There was a salty pull of air on that December evening, I was heavy-headed, sitting at the Queen’s necklace, Mumbai, Maharashtra, only 22 years of age. Pulling a grumpy, sad face I looked into the emptiness of the ocean, the city was a halo behind my head. I saw this man dressed as Charlie Chaplin and there were two others dressed colourfully, popularly labelled as jokers. I was extremely scared and I didn’t want them anywhere close to me, disturbing my upset aura, but it seemed I had already invited trouble. Charlie Chaplin stepped up beside where I was sitting, loosely resting one leg on the ground, his elbow on his knees, cupping his face with his hands. He kept looking at me, trying to grab attention. As discomfort slowly gripped me, in I moved my eyes their corners, away from him. He did not let go; he beckoned that I should smile and that it was a lovely evening. I absolutely adored his little non-judgemental intervention and went back to my happy pondering soon as he left, thinking that there are so many like me juggling balls of emotions.
“Mumbai is a place, Bombay is a feeling.” It was one of the most clichéd lines I had ever come across. But for me, both the names are feelings, and really very good ones. Each reminds me of the brutality of loneliness and vulnerability I have suffered here. I wanted to end a toxic relationship so bad that I wanted to run away from my beloved Delhi. I wanted to become an actor. “I want to fulfill my dreams” was the half-baked lie that I chanted. Well I was already an actor. I just wanted to get better at my craft. I never intended to become a star or a celebrity. The only joy I have found is when I am working on stage, in front, or at the back of the camera, writing a script, observing people and studying prospective characters for movies.

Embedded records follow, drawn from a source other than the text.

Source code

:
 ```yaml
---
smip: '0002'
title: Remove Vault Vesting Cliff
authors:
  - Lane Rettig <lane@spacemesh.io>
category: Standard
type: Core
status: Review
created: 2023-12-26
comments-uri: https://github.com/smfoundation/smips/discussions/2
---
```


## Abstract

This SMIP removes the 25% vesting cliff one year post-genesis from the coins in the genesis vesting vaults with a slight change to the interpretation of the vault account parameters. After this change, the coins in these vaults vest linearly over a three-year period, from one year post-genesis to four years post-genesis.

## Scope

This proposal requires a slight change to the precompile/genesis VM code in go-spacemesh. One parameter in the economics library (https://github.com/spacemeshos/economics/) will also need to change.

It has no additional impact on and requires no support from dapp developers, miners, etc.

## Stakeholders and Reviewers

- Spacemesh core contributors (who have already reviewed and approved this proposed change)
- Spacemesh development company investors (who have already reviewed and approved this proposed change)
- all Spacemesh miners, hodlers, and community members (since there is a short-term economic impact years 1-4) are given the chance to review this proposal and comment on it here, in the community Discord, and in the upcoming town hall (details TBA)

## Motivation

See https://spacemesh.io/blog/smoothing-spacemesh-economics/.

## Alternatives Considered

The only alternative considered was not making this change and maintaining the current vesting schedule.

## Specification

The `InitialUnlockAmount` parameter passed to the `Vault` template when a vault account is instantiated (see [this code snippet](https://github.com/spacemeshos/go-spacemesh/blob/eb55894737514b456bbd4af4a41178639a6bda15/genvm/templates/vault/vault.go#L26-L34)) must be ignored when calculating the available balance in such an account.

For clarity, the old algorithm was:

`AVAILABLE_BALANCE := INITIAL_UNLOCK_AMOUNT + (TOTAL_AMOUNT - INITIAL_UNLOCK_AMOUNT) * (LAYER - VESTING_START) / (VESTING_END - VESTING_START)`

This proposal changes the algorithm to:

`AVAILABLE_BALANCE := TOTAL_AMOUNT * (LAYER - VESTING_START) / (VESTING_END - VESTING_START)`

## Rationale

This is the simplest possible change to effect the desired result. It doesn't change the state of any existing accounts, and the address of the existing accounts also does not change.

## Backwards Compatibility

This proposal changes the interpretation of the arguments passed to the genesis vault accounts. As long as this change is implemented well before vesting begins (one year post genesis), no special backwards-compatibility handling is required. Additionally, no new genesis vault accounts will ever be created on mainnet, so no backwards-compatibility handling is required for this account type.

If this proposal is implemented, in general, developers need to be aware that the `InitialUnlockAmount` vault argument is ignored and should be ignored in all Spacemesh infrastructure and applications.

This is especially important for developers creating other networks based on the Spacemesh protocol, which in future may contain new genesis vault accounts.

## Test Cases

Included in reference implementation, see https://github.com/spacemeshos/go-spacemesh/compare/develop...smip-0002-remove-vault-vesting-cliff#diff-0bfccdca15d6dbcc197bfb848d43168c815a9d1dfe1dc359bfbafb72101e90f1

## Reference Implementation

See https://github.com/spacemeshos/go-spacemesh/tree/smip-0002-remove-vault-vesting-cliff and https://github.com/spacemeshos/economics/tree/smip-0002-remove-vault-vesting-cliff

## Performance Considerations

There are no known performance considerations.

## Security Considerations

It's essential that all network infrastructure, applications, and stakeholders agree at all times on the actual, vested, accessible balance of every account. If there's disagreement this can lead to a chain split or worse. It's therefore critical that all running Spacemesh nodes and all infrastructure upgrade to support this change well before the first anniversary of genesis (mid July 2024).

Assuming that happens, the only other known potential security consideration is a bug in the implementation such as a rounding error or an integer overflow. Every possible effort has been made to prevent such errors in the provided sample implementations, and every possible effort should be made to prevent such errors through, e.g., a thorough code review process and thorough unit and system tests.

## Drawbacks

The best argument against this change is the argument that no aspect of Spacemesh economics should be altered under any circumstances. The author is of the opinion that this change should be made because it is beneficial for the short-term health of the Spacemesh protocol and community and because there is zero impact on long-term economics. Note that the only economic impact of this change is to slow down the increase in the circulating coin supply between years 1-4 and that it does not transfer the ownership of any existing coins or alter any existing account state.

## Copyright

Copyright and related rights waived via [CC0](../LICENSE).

But I was too timid to welcome the city with open arms. I was bitter about anything and everything, but I also wanted to be accepted anyhow, hence trying to juggle being a liberal, independent woman, and in the process I stressed myself out too much. I ignored the people who genuinely wanted to spend time with me, and I never could summon the courage to trust them, and I was looking for honesty outside, my body running like a wagon in search for people who would really understand me. But in all of this, I only found more deceit. I simply did not respect my body, the suffering of which I still bear mentally and physically. I am so fucking scared that I can almost vividly imagine the shit I was letting myself get into. I have carried it so far that it has become one of the reasons for my anxiety and stress.
But you know, somehow those people who I did not want to allow in my inner circle were always there. I was in drama school when I met the people I believed were a bunch of “incapable assholes”, and I, for the major part of my studies, put up a show of being a good friend. It was only after confrontating my instructor that I realised I was trying to please an image of myself, with all its heavy baggage. And if I let go of that baggage, I felt I would be a nobody. And that’s when my journey truly started. I did not abandon my baggage, but perhaps what I did was slowly remove stuff from it one by one. But those were the hardest days of my life so far. And the people I found supporting me were those I believed were a bunch of incapable assholes.
It’s been almost two years since I left Bombay, only to return. The people I thought I would never be able to keep in touch with, certain of the fact that I would only be a foggy memory to them, if nothing else, are still very much there in the vicinity and the only thing they keep asking me is “Kab aarahi hai (When are you coming back)?”
I moved to Bangalore to study further, this time my life had taken a more academic turn, and I was hell-bent on improving and get this shit off my shoulders. But in the process, I also added a few more burdens.
The point I am trying to make is that when you are trying to trash tattered, obnoxiously, smelly baggage, you can’t just dump the heap somewhere. While you are picking and trashing bits, you also keep adding more bits, and that’s how life is. It’s not about aggressively keeping your heap a certain size, which is really not possible, nor is it about just being happy. Rather, it’s about letting emotions happen to you.
There aren’t just two categories of emotions popularly boxed as “Happy” and “Sad”. They are not even umbrella terms, my dear friend. There are thousands of words we do not identify as emotions. We are all emotional beings, whatever gender you are, so let’s just be less mean and learn every day.
It’s okay to be upset, it’s okay to be crazy, it’s okay to be frustrated, and it’s okay to feel hurt. And feeling joyous or happy are not the only emotions that are ‘normal’, or which make you strong. Perhaps accepting what and how you feel makes you strong. Sharing is not shameful; sharing is powerful.
What is NOT OKAY is making fun of someone dealing with issues, and labelling someone “crazy” or “mad”, or whatever stickers people keep printing in their thinking machines. It takes immense strength to summon all one’s courage and trust the space to share one’s story. Also, it is not cool if, on the pretext of your mental health, you think it is your right to make someone feel small.
When life feels like it’s getting easier and harder simultaneously, you don’t have to look for Charlie Chaplin or Jokers. Probably just identify your incapable bunch of assholes who actually stand there with you, whatever weather it may be, and do not look for a flawed-shining-hollow-toxic-gleam.